Fox, the secretary of the Embassy, came nightly to the Salon; and if he possessed a Napoleon, it was sure to be thrown away at hazard, or rouge et noir. The late Henry Baring, however, one night recommended him to take to the dice-box. Fox replied, "I will do so for the last time, for all my money is thrown away upon this infernal table." Fox staked all he had in his pockets; he threw in eleven times, breaking the bank, and taking home for his share, 60,000 francs.

Marshal Blucher was another daily visitor, and played the highest stakes at rouge et noir: it is said that the Bank of France was called upon to furnish him with several thousand pounds, to reimburse him for the money lost at play.

THE ABSENT HUSBAND RETURNED.

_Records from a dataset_

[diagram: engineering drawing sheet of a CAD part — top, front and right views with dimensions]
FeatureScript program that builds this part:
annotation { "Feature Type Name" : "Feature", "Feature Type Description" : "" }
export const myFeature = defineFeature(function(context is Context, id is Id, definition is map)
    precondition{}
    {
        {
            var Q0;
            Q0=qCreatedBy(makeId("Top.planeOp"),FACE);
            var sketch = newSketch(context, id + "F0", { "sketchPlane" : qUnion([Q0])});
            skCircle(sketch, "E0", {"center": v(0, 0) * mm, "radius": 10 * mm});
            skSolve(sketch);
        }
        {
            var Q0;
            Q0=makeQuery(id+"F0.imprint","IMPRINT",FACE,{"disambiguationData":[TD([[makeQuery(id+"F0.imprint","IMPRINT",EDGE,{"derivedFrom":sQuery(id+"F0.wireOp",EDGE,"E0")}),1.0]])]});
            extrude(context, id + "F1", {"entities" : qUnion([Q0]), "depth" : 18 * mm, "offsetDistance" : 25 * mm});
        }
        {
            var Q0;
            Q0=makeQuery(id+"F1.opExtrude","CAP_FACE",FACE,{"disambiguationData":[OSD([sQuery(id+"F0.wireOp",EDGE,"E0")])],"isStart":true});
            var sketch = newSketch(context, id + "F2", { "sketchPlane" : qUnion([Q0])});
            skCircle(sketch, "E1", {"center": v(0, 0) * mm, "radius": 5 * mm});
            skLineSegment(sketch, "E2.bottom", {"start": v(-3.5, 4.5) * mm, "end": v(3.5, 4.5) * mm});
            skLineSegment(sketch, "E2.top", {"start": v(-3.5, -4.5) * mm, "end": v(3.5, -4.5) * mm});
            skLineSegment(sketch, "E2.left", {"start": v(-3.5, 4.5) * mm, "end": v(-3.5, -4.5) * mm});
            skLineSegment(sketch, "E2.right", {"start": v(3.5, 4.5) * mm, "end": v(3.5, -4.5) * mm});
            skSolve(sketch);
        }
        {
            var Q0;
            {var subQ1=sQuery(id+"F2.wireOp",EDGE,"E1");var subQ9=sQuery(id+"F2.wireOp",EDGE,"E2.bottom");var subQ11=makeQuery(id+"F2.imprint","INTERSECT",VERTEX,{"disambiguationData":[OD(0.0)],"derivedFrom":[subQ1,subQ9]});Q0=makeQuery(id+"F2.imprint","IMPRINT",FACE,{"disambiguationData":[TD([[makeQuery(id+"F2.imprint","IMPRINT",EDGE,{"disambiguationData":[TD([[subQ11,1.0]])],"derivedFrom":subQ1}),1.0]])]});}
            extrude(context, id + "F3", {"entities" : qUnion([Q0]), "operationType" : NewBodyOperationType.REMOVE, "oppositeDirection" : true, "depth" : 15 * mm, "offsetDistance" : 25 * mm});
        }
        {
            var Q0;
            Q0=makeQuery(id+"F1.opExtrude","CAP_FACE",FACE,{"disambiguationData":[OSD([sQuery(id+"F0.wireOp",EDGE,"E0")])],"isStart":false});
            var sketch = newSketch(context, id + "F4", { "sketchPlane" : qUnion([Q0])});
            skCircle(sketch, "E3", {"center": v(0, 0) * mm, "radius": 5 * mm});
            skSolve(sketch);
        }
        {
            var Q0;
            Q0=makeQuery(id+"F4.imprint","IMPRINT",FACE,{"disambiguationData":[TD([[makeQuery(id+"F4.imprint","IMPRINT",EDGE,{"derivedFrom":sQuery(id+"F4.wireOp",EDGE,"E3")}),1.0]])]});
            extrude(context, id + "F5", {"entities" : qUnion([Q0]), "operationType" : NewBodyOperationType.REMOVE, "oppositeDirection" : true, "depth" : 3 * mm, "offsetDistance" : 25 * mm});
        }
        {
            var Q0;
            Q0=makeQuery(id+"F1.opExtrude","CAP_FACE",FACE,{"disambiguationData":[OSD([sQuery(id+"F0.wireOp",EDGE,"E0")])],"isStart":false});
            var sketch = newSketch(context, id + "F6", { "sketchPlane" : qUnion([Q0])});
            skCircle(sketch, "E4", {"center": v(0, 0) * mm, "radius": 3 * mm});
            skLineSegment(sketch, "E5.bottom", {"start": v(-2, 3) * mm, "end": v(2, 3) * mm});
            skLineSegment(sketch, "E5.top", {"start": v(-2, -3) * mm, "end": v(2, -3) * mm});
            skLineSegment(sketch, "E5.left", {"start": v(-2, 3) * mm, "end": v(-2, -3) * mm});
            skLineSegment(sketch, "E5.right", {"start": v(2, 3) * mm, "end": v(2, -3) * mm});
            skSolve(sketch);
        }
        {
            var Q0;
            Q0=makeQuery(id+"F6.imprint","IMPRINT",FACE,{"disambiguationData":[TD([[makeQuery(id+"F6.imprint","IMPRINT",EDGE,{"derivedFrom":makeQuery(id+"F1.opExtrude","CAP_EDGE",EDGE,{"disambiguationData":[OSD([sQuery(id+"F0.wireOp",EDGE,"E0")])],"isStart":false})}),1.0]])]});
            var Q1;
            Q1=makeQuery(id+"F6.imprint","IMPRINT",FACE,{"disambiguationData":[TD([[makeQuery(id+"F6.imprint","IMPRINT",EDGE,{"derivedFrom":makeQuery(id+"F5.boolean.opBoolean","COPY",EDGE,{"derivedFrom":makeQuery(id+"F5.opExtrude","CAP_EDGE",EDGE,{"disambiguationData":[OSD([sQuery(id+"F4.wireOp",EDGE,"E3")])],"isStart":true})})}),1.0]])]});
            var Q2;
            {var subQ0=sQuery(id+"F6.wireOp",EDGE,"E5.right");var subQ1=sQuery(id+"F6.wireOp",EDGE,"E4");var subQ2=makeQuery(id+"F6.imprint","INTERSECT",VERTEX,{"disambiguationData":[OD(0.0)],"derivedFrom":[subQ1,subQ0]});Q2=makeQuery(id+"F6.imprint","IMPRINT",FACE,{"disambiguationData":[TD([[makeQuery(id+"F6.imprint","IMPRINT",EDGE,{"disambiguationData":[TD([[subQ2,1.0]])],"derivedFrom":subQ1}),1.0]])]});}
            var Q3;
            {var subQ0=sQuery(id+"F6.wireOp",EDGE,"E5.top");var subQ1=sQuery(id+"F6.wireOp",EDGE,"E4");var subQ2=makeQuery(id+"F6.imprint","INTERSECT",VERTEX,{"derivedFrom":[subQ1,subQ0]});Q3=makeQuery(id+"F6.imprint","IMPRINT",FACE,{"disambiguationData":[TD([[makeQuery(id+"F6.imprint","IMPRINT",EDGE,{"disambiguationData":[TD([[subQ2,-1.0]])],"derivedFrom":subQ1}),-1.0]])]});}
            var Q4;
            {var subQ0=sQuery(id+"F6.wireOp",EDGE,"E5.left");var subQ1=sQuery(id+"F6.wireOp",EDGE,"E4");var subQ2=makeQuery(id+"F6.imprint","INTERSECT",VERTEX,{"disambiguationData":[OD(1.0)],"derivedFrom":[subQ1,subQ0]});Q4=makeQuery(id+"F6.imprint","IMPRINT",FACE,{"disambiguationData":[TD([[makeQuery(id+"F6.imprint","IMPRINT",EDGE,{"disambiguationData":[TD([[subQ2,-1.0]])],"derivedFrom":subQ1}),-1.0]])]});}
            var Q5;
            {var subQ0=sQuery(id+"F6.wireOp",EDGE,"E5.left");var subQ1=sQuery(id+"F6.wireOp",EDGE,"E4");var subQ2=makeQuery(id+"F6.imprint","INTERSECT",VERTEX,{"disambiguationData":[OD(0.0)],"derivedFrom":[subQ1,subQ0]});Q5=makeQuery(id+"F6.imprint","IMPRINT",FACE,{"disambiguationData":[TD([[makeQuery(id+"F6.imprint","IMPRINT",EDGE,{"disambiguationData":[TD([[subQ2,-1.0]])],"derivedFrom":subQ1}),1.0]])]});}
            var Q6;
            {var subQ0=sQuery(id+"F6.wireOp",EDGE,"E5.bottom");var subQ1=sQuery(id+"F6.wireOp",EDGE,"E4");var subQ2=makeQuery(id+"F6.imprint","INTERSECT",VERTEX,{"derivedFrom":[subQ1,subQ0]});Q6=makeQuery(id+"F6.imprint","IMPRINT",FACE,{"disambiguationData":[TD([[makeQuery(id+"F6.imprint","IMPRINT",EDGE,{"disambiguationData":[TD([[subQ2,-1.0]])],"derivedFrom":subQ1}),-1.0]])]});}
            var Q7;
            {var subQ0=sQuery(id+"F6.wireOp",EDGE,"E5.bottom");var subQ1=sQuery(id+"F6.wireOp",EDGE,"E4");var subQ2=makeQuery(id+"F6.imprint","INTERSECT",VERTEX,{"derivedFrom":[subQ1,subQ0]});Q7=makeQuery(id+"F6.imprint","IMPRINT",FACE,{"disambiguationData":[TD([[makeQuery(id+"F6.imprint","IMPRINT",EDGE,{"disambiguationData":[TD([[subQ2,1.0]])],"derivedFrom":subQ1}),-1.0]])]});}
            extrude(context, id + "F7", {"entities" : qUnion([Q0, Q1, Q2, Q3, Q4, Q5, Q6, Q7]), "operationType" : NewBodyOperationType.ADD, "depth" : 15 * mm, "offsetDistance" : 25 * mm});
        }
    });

_PROBLEM SET_
a) In the passage about Fox and Blucher, why does Fox say he will try the dice-box only for the last time?
b) According to the passage about Fox and Blucher, how much did Fox take home for his share after breaking the bank?
c) Copy out the stretch of the passage about Fox and Blucher from "Fox, the secretary" through "ABSENT HUSBAND RETURNED.".

_OUTPUTS_
a) Fox says it will be the last time because all his money is thrown away upon that table, which he calls "infernal."

b) 60,000 francs.

c)
Fox, the secretary of the Embassy, came nightly to the Salon; and if he possessed a Napoleon, it was sure to be thrown away at hazard, or rouge et noir. The late Henry Baring, however, one night recommended him to take to the dice-box. Fox replied, "I will do so for the last time, for all my money is thrown away upon this infernal table." Fox staked all he had in his pockets; he threw in eleven times, breaking the bank, and taking home for his share, 60,000 francs.

Marshal Blucher was another daily visitor, and played the highest stakes at rouge et noir: it is said that the Bank of France was called upon to furnish him with several thousand pounds, to reimburse him for the money lost at play.

THE ABSENT HUSBAND RETURNED.